А вот с Маргаритой Антоновной у Сергея Павловича был роман — иначе не скажешь. Вели она долгие беседы, прямо-таки флиртовали. Маргарита Антоновна бурно выказывала свое восхищение (она вообще чувства свои проявляла бурно) и без взаимности не оставалась. Разговор их был как теннисный матч: реплика за репликой, реприза за репризой. Мяч, мяч, еще мяч, отдан, отдан, превосходно, аут! И оба смеялись. Сергей Павлович красовался, веером распустив свой павлиний хвост. Вере иногда даже становилось обидно, что он красуется не перед ней, она говорила: «Сереженька, я тоже хочу хвост!» — «Глупая, — отвечал он, — перед тобой мне его распускать незачем. Все равно что перед самим собой». — «А распускать непременно надо?» — «Непременно, а то атрофируется». — «И женщине тоже?» — «Ну нет, хвост, как известно, только у павлина. У павы его нет».

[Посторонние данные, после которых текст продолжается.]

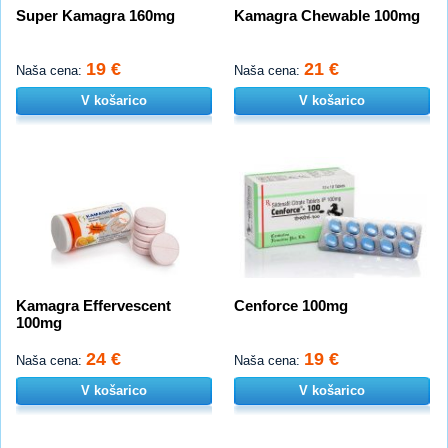
Super Kamagra 160mg
Kamagra Chewable 100mg
19 €
21 €
Naša cena:
Naša cena:
V košarico
V košarico
Kamagra Effervescent
Cenforce 100mg
100mg
24 €
19 €
Naša cena:
Naša cena:
V košarico
V košarico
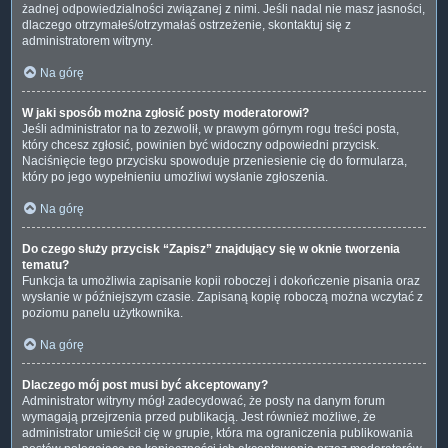
żadnej odpowiedzialności związanej z nimi. Jeśli nadal nie masz jasności,
dlaczego otrzymałeś/otrzymałaś ostrzeżenie, skontaktuj się z
administratorem witryny.
Na górę
W jaki sposób można zgłosić posty moderatorowi?
Jeśli administrator na to zezwolił, w prawym górnym rogu treści posta,
który chcesz zgłosić, powinien być widoczny odpowiedni przycisk.
Naciśnięcie tego przycisku spowoduje przeniesienie cię do formularza,
który po jego wypełnieniu umożliwi wysłanie zgłoszenia.
Na górę
Do czego służy przycisk “Zapisz” znajdujący się w oknie tworzenia
tematu?
Funkcja ta umożliwia zapisanie kopii roboczej i dokończenie pisania oraz
wysłanie w późniejszym czasie. Zapisaną kopię roboczą można wczytać z
poziomu panelu użytkownika.
Na górę
Dlaczego mój post musi być akceptowany?
Administrator witryny mógł zadecydować, że posty na danym forum
wymagają przejrzenia przed publikacją. Jest również możliwe, że
administrator umieścił cię w grupie, która ma ograniczenia publikowania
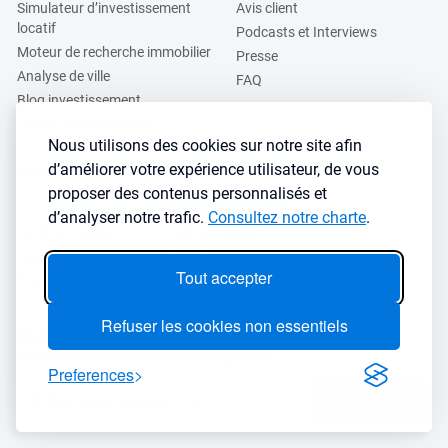
Simulateur d’investissement
Avis client
locatif
Podcasts et Interviews
Moteur de recherche immobilier
Presse
Analyse de ville
FAQ
Blog investissement
Offres professionnels
Nous utilisons des cookies sur notre site afin
d’améliorer votre expérience utilisateur, de vous
Guides
proposer des contenus personnalisés et
Stratégie de location
Finance de l'immobilier
d’analyser notre trafic.
Consultez notre charte
.
Guide immobilier
Crédit immobilier
Gestion locative
Simulateurs immobilier
Tout accepter
Fiscalité immobilière
Lybox vs DVF
Refuser les cookies non essentiels
Vous voulez apprendre à investir dans l’immobilier ?
Inscrivez vous à notre newsletter gratuite :
Preferences
S'inscrire
→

А с Викой Сергей Павлович подружился совсем по-особому. Ему одному девочка поверяла свои сердечные тайны. Чтобы побыть наедине, без тетушек, они шли куда-нибудь в ресторан (это у них называлось «прожигать жизнь»). Впрочем, прожигали более чем скромно. Вика терпеть не могла лишних расходов, заказывала какие-нибудь сосиски с картофельным пюре, бутылку фруктовой воды, иногда — пирожное. Сидели долго, невзирая на гневные взгляды официанток. Под звуки ресторанной разухабистой музыки, под шарканье ног танцующих так хорошо говорилось! Вика ощипывала рукава своего платьица (все на ней, многократно стиранное, всегда выглядело тесновато и маловато, словно она его донашивала после младшей сестры). Закуривала папиросу и, сделав пару затяжек, сминала в пепельнице — все это нервными, куда-то летящими движениями...

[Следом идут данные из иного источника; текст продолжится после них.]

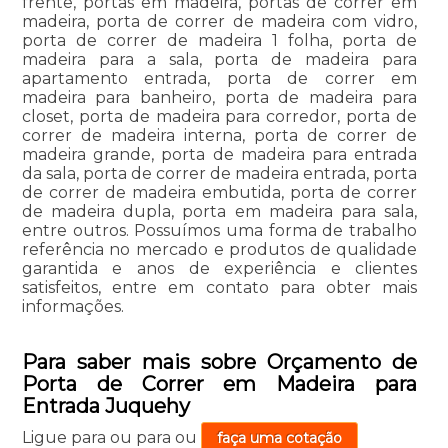
frente, portas em madeira, portas de correr em
madeira, porta de correr de madeira com vidro,
porta de correr de madeira 1 folha, porta de
madeira para a sala, porta de madeira para
apartamento entrada, porta de correr em
madeira para banheiro, porta de madeira para
closet, porta de madeira para corredor, porta de
correr de madeira interna, porta de correr de
madeira grande, porta de madeira para entrada
da sala, porta de correr de madeira entrada, porta
de correr de madeira embutida, porta de correr
de madeira dupla, porta em madeira para sala,
entre outros. Possuímos uma forma de trabalho
referência no mercado e produtos de qualidade
garantida e anos de experiência e clientes
satisfeitos, entre em contato para obter mais
informações.
Para saber mais sobre Orçamento de
Porta de Correr em Madeira para
Entrada Juquehy
Ligue para
ou para
ou
faça uma cotação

Однажды, вернувшись из ресторана, она нехотя попросила:
— Тетя Вера, сшейте мне, так и быть, новое платье.
— Да ну?!
— Это я не для себя, — свирепо пояснила Вика, — а для дяди Сережи, чтобы ему не стыдно было ходить с такой замарашкой.

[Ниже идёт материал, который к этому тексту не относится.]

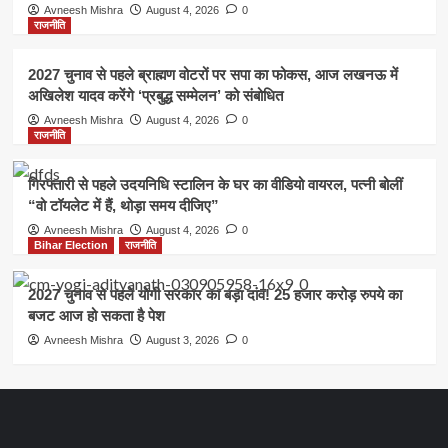
Avneesh Mishra
August 4, 2026
0
राजनीति
2027 चुनाव से पहले ब्राह्मण वोटरों पर सपा का फोकस, आज लखनऊ में
अखिलेश यादव करेंगे ‘प्रबुद्ध सम्मेलन’ को संबोधित
Avneesh Mishra
August 4, 2026
0
राजनीति
गिरफ्तारी से पहले उदयनिधि स्टालिन के घर का वीडियो वायरल, पत्नी बोलीं
“वो टॉयलेट में हैं, थोड़ा समय दीजिए”
Avneesh Mishra
August 4, 2026
0
Bihar Election
राजनीति
2027 चुनाव से पहले योगी सरकार का बड़ा दांव! 25 हजार करोड़ रुपये का
बजट आज हो सकता है पेश
Avneesh Mishra
August 3, 2026
0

— Ты не замарашка, ты Золушка, — сказала Маргарита Антоновна, — и вот увидишь, случится чудо, добрая фея пришлет за тобой карету из тыквы, запряженную шестеркой...
— Мышей, — перебила Вика, — которые так мышами и останутся.
...Платье было сшито, и очень удачное — васильковое, со звездным узором, и Вика была в нем такая красивая, что даже сама на себя в зеркале не сердилась...
Приезды Сергея Павловича были всегда праздниками в доме. Увы, они быстро кончались. Со своей всегдашней привычкой всюду видеть светлые точки, Вера и здесь ухитрялась себя утешать: «Праздники тем и хороши, что редки. А кто знает, сумели бы мы их сохранить, если бы всегда жили вместе? И в конце концов, я сама себе выбрала такую, как говорится, личную жизнь...»
И еще у них бывали праздники... Раз в году, в свой очередной отпуск, обычно зимой (мертвый сезон в гостинице), Вера сама приезжала в Москву. Останавливалась она не у сестры Жени (та с годами стала ханжой и Вериного поведения не одобряла), а у своей давней приятельницы, генеральши Ивлевой, сыновья которой, Пека и Зюзя, ходили у Веры в приемных племянниках. Марья Ивановна, слава богу, не изменилась, только еще пуще растолстела и трагически это переживала («Знаешь, Вера, в одной английской книге сказано, что в каждом толстом человеке сидит тонкий и плачет!»). Верина беспечная жизнерадостность ее восхищала и поздний роман — тоже («А я-то, дура, всю жизнь ухлопала на этих оболтусов!»).